- _TASK INSTRUCTIONS_
- 1) Echo the news excerpt on the Langert murders word for word, from "Nancy and Richard" up to and including "Jennifer Bishop-Jenkins recalled.".
- 2) Using the news excerpt on the Langert murders, answer these:
(a) On what date were Nancy and Richard Langert killed?
(b) How many life sentences did Biro receive?
(c) On what date is a Cook County judge scheduled to rule in Biro's case?
- 3) Render this sentence from the news excerpt on the Langert murders in Spanish: "A Cook County judge is scheduled to rule in Biro’s case on April 29."

Nancy and Richard Langert were brutally murdered in a Winnetka townhouse on April 7, 1990, with police at the time calling it an "execution."

"The last thing she did, 25 years old, was pull herself over by her elbows next to her husband, and she took her hand in her own blood and she drew on the ground, last message, in blood, she said love you. A heart and a U. Love you. And that's how she died," Nancy Langert's sister Jennifer Bishop-Jenkins recalled.

Eventually charged with the murders was then-16-year-old New Trier High School student David Biro, who fellow students said boasted about the crimes.

Biro was convicted of home invasion, murder and intentional homicide of an unborn child in 1991, receiving three life sentences.

Armed with the 2013 U.S. Supreme Court ruling Miller v. Alabama, which ordered re-sentencing for juveniles who received mandatory life sentences, the now-48-year-old Biro is seeking a new sentence. And Bishop-Jenkins says she's living the tragedy all over again.

"He is a predatory killer," she said. "Having to continually re-engage with this man for the rest of his life, now that both my parents have passed away, this is now my fight. And it's one that I will proudly and lovingly carry until my dying day if I have to. But I would really rather not have to do that."

A Cook County judge is scheduled to rule in Biro’s case on April 29.

- _ENTRIES PROVIDED_
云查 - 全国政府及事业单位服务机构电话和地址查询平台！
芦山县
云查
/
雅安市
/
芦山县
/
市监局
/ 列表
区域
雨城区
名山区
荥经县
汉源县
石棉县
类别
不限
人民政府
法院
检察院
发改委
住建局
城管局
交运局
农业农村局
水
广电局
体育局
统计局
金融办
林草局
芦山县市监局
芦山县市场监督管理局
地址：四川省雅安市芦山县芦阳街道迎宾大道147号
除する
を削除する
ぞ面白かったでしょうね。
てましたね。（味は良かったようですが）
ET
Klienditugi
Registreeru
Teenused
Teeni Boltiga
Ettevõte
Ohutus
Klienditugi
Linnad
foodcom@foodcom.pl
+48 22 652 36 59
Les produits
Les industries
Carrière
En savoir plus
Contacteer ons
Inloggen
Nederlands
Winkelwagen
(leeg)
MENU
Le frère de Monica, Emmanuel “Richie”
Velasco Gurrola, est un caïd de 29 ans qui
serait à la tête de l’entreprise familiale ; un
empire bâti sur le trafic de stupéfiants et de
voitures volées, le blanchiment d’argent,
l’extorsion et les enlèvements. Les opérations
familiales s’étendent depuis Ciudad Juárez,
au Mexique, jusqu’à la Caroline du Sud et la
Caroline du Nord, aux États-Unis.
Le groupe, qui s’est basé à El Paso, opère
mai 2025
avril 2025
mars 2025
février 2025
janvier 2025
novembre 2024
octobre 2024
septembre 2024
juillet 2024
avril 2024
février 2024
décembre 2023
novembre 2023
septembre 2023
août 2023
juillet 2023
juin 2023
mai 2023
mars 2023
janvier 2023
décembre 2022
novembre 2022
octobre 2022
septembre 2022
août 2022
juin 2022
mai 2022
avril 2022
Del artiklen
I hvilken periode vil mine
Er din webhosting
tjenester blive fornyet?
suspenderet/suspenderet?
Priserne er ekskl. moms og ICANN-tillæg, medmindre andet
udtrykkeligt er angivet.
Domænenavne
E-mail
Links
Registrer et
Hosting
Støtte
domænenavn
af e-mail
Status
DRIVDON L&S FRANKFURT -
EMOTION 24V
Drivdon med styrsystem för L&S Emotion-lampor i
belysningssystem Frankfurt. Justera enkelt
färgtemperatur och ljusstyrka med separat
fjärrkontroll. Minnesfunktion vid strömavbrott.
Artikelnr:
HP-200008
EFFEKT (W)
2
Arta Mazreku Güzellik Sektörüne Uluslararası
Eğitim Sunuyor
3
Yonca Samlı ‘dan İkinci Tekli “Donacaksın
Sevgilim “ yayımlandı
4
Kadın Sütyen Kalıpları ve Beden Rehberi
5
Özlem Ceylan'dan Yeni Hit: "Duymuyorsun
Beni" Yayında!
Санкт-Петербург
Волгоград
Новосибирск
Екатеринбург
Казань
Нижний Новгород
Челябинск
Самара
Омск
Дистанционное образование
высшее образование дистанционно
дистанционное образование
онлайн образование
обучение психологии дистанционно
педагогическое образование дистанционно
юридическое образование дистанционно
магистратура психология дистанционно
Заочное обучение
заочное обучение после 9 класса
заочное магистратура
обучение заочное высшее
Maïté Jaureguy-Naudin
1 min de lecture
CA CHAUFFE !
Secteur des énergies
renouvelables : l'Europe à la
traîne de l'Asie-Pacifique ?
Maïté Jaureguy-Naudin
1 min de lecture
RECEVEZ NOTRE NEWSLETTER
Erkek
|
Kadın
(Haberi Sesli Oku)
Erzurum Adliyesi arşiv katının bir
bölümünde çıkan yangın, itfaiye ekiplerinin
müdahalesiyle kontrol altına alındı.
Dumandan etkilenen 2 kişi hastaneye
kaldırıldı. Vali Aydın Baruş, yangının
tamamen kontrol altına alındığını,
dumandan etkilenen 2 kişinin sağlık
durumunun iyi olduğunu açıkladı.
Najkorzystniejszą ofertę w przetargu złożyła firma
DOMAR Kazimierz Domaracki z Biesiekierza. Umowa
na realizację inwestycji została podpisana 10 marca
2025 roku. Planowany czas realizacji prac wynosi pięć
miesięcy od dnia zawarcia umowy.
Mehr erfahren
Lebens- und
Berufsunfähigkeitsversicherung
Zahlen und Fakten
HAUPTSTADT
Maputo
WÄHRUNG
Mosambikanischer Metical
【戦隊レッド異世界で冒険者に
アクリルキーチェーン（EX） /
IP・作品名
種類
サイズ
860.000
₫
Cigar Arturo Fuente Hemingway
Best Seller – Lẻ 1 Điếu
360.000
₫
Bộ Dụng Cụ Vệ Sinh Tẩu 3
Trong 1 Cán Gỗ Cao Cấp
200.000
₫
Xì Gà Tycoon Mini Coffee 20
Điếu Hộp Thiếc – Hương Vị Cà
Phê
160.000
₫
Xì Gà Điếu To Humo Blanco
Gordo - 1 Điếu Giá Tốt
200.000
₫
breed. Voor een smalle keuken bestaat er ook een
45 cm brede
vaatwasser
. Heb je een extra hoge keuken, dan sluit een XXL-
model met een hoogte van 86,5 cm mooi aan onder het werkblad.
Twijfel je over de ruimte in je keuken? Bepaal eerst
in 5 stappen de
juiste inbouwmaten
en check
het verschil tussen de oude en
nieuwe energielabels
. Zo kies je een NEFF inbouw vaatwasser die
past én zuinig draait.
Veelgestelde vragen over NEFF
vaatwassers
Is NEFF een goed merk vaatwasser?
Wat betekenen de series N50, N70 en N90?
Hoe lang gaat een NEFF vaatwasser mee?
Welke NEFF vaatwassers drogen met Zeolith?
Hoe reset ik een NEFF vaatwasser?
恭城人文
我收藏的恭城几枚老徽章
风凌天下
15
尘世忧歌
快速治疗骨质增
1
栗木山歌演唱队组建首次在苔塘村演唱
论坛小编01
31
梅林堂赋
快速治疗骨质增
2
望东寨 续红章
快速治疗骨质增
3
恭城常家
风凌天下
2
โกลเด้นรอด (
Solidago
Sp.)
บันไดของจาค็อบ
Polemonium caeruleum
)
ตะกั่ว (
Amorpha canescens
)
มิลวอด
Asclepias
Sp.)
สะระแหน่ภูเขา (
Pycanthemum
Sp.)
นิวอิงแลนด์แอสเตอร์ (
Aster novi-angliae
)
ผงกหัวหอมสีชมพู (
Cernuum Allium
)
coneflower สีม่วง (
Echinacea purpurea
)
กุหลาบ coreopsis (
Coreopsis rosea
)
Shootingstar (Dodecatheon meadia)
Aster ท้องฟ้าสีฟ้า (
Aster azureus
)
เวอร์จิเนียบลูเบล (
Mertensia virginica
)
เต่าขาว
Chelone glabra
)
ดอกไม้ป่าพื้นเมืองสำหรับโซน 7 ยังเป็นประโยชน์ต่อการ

- _ANSWERS PROVIDED_
- 1)
Nancy and Richard Langert were brutally murdered in a Winnetka townhouse on April 7, 1990, with police at the time calling it an "execution."

"The last thing she did, 25 years old, was pull herself over by her elbows next to her husband, and she took her hand in her own blood and she drew on the ground, last message, in blood, she said love you. A heart and a U. Love you. And that's how she died," Nancy Langert's sister Jennifer Bishop-Jenkins recalled.

- 2)
(a) April 7, 1990
(b) Three
(c) April 29

- 3) Un juez del condado de Cook tiene previsto pronunciarse sobre el caso de Biro el 29 de abril.